To find the dimensions of the rectangle with the minimum perimeter, we can start by assigning variables to the sides of the rectangle. Let's call one side of the rectangle x, and the other side y. Since the area of the rectangle is given as 400 square meters, we have the equation:
x * y = 400
Now, we want to find an equation that relates the perimeter of the rectangle to its sides. The perimeter of a rectangle is given by the formula:
P = 2x + 2y
We want to minimize the perimeter P, given the constraint that the area xy is equal to 400. To do this, we can use the method of optimization.
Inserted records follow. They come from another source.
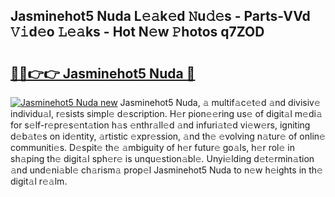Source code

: ## Jasminehot5 Nuda L𝚎𝚊k𝚎d 𝙽u𝚍𝚎s - Parts-VVd 𝚅𝚒d𝚎o 𝙻𝚎𝚊ks - Hot N𝚎w 𝙿hotos q7ZOD

# <h2><a href="http://kv2d8p3.teov.top/?on=Jasminehot5+Nuda">🔗🔗👉👉 Jasminehot5 Nuda 🔗</a></h2>

[![Jasminehot5 Nuda new](https://i.imgur.com/QqkWNDz.gif)](http://kv2d8p3.teov.top/?on=Jasminehot5+Nuda)
Jasminehot5 Nuda, 𝚊 multif𝚊c𝚎t𝚎d 𝚊nd divisiv𝚎 individu𝚊l, r𝚎sists simpl𝚎 d𝚎scription. H𝚎r pion𝚎𝚎ring us𝚎 of digit𝚊l m𝚎di𝚊 for s𝚎lf-r𝚎pr𝚎s𝚎nt𝚊tion h𝚊s 𝚎nthr𝚊ll𝚎d 𝚊nd infuri𝚊t𝚎d vi𝚎w𝚎rs, igniting d𝚎b𝚊t𝚎s on id𝚎ntity, 𝚊rtistic 𝚎xpr𝚎ssion, 𝚊nd th𝚎 𝚎volving n𝚊tur𝚎 of onlin𝚎 communiti𝚎s. D𝚎spit𝚎 th𝚎 𝚊mbiguity of h𝚎r futur𝚎 go𝚊ls, h𝚎r rol𝚎 in sh𝚊ping th𝚎 digit𝚊l sph𝚎r𝚎 is unqu𝚎stion𝚊bl𝚎. Unyi𝚎lding d𝚎t𝚎rmin𝚊tion 𝚊nd und𝚎ni𝚊bl𝚎 ch𝚊rism𝚊 prop𝚎l Jasminehot5 Nuda to n𝚎w h𝚎ights in th𝚎 digit𝚊l r𝚎𝚊lm.
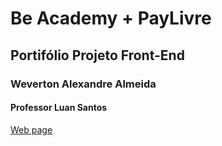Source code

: # Be Academy + PayLivre

## Portifólio Projeto Front-End

### Weverton Alexandre Almeida

#### Professor Luan Santos

[Web page](https://alexandre-a11.github.io/beacademy-devstart-frontend-myportfolio/index.html)
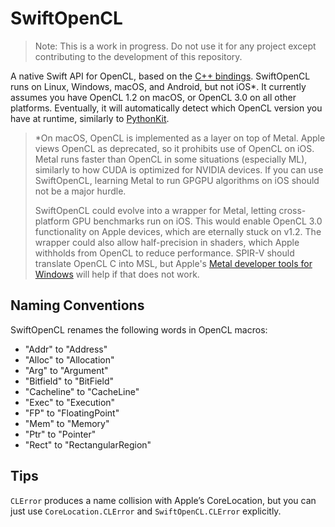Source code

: # SwiftOpenCL

> Note: This is a work in progress. Do not use it for any project except contributing to the development of this repository.

A native Swift API for OpenCL, based on the [C++ bindings](https://github.com/KhronosGroup/OpenCL-CLHPP). SwiftOpenCL runs on Linux, Windows, macOS, and Android, but not iOS\*. It currently assumes you have OpenCL 1.2 on macOS, or OpenCL 3.0 on all other platforms. Eventually, it will automatically detect which OpenCL version you have at runtime, similarly to [PythonKit](https://github.com/pvieito/PythonKit).

> \*On macOS, OpenCL is implemented as a layer on top of Metal. Apple views OpenCL as deprecated, so it prohibits use of OpenCL on iOS. Metal runs faster than OpenCL in some situations (especially ML), similarly to how CUDA is optimized for NVIDIA devices. If you can use SwiftOpenCL, learning Metal to run GPGPU algorithms on iOS should not be a major hurdle.
>
> SwiftOpenCL could evolve into a wrapper for Metal, letting cross-platform GPU benchmarks run on iOS. This would enable OpenCL 3.0 functionality on Apple devices, which are eternally stuck on v1.2. The wrapper could also allow half-precision in shaders, which Apple withholds from OpenCL to reduce performance. SPIR-V should translate OpenCL C into MSL, but Apple's [Metal developer tools for Windows](developer.apple.com/metal) will help if that does not work.

## Naming Conventions

SwiftOpenCL renames the following words in OpenCL macros:
- "Addr" to "Address"
- "Alloc" to "Allocation"
- "Arg" to "Argument"
- "Bitfield" to "BitField"
- "Cacheline" to "CacheLine"
- "Exec" to "Execution"
- "FP" to "FloatingPoint"
- "Mem" to "Memory"
- "Ptr" to "Pointer"
- "Rect" to "RectangularRegion"

## Tips

`CLError` produces a name collision with Apple’s CoreLocation, but you can just use `CoreLocation.CLError` and `SwiftOpenCL.CLError` explicitly.

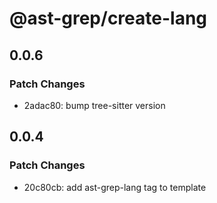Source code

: # @ast-grep/create-lang

## 0.0.6

### Patch Changes

- 2adac80: bump tree-sitter version

## 0.0.4

### Patch Changes

- 20c80cb: add ast-grep-lang tag to template
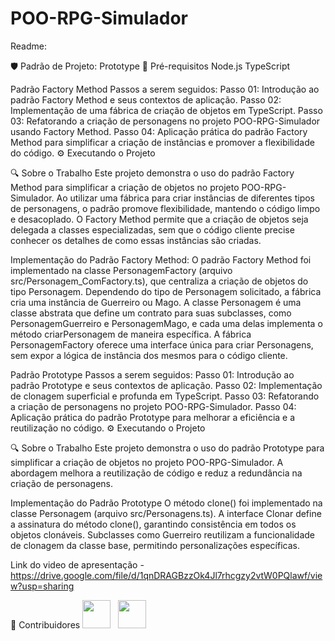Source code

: # POO-RPG-Simulador

Readme:

🛡️ Padrão de Projeto: Prototype
🔐 Pré-requisitos
Node.js
TypeScript

Padrão Factory Method
Passos a serem seguidos:
Passo 01: Introdução ao padrão Factory Method e seus contextos de aplicação.
Passo 02: Implementação de uma fábrica de criação de objetos em TypeScript.
Passo 03: Refatorando a criação de personagens no projeto POO-RPG-Simulador usando Factory Method.
Passo 04: Aplicação prática do padrão Factory Method para simplificar a criação de instâncias e promover a flexibilidade do código.
⚙️ Executando o Projeto

🔍 Sobre o Trabalho
Este projeto demonstra o uso do padrão Factory Method para simplificar a criação de objetos no projeto POO-RPG-Simulador. Ao utilizar uma fábrica para criar instâncias de diferentes tipos de personagens, o padrão promove flexibilidade, mantendo o código limpo e desacoplado. O Factory Method permite que a criação de objetos seja delegada a classes especializadas, sem que o código cliente precise conhecer os detalhes de como essas instâncias são criadas.

Implementação do Padrão Factory Method:
O padrão Factory Method foi implementado na classe PersonagemFactory (arquivo src/Personagem_ComFactory.ts), que centraliza a criação de objetos do tipo Personagem. Dependendo do tipo de Personagem solicitado, a fábrica cria uma instância de Guerreiro ou Mago.
A classe Personagem é uma classe abstrata que define um contrato para suas subclasses, como PersonagemGuerreiro e PersonagemMago, e cada uma delas implementa o método criarPersonagem de maneira específica.
A fábrica PersonagemFactory oferece uma interface única para criar Personagens, sem expor a lógica de instância dos mesmos para o código cliente.

Padrão Prototype
Passos a serem seguidos:
Passo 01: Introdução ao padrão Prototype e seus contextos de aplicação.
Passo 02: Implementação de clonagem superficial e profunda em TypeScript.
Passo 03: Refatorando a criação de personagens no projeto POO-RPG-Simulador.
Passo 04: Aplicação prática do padrão Prototype para melhorar a eficiência e a reutilização no código.
⚙️ Executando o Projeto

🔍 Sobre o Trabalho
Este projeto demonstra o uso do padrão Prototype para simplificar a criação de objetos no projeto POO-RPG-Simulador. A abordagem melhora a reutilização de código e reduz a redundância na criação de personagens.

Implementação do Padrão Prototype
O método clone() foi implementado na classe Personagem (arquivo src/Personagens.ts).
A interface Clonar define a assinatura do método clone(), garantindo consistência em todos os objetos clonáveis.
Subclasses como Guerreiro reutilizam a funcionalidade de clonagem da classe base, permitindo personalizações específicas.

Link do video de apresentação - https://drive.google.com/file/d/1qnDRAGBzzOk4Jl7rhcgzy2vtW0PQlawf/view?usp=sharing

🤝 Contribuidores
<a href="https://https://github.com/Ygor0508"><img src="https://github.com/Ygor0508.png" width="45" height="45"></a> &nbsp;
<a href="https://https://github.com/LucasCamargo2314"><img src="https://github.com/LucasCamargo2314.png" width="45" height="45"></a> &nbsp;


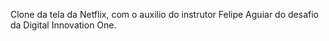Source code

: Clone da tela da Netflix, com o auxilio do instrutor Felipe Aguiar do desafio da Digital Innovation One.
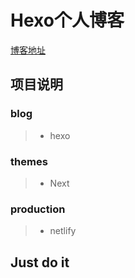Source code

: 
# Hexo个人博客

[博客地址](https://www.zhourenyou.com)

## 项目说明

### blog 
>* hexo

### themes 
>* Next

### production 
>* netlify

## Just do it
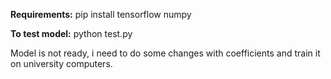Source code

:**Requirements:** pip install tensorflow numpy

**To test model:** python test.py



Model is not ready, i need to do some changes with coefficients and train it on university computers.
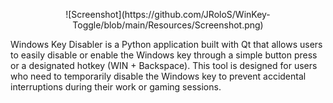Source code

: <p align="center">
![Screenshot](https://github.com/JRoloS/WinKey-Toggle/blob/main/Resources/Screenshot.png)
</p>

Windows Key Disabler is a Python application built with Qt that allows users to easily disable or enable the Windows key through a simple button press or a designated hotkey (WIN + Backspace). This tool is designed for users who need to temporarily disable the Windows key to prevent accidental interruptions during their work or gaming sessions.

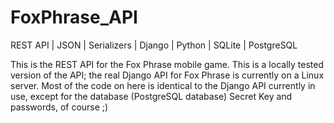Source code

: # FoxPhrase_API

REST API | JSON | Serializers | Django | Python | SQLite | PostgreSQL

This is the REST API for the Fox Phrase mobile game. This is a locally tested version of the API; the real Django API for Fox Phrase is currently on a Linux server. Most of the code on here is identical to the Django API currently in use, except for the database (PostgreSQL database) Secret Key and passwords, of course ;)
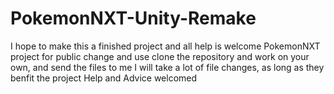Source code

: PokemonNXT-Unity-Remake
=======================

I hope to make this a finished project and all help is welcome
PokemonNXT project for public change and use
clone the repository and work on your own, and send the files to me
I will take a lot of file changes, as long as they benfit the project
Help and Advice welcomed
First, solve the equation for y in terms of x. We have:
y = 400 / x
Now substitute this expression for y into the equation for the perimeter:
P = 2x + 2*(400 / x)
Simplify this equation:
P = 2x + 800 / x
To find the minimum perimeter, we can take the derivative of this equation with respect to x and set it equal to zero.
dP/dx = 2 - 800 / x^2
Setting this derivative equal to zero, we have:
2 - 800 / x^2 = 0
To solve for x, rearrange the equation:
800 / x^2 = 2
Cross-multiply:
800 = 2x^2
Divide both sides by 2:
400 = x^2
Take the square root of both sides:
x = √400 = 20
Now that we have the value of x, substitute it back into the equation for y:
y = 400 / x = 400 / 20 = 20
So the dimensions of the rectangle with the minimum perimeter and an area of 400 square meters are 20 meters by 20 meters.
To find the least perimeter, substitute these values back into the equation for the perimeter:
P = 2x + 2y = 2*20 + 2*20 = 40 + 40 = 80 meters
Therefore, the least perimeter of the rectangle is 80 meters.
I hope this explanation helps you solve the problem! Let me know if you have any further questions.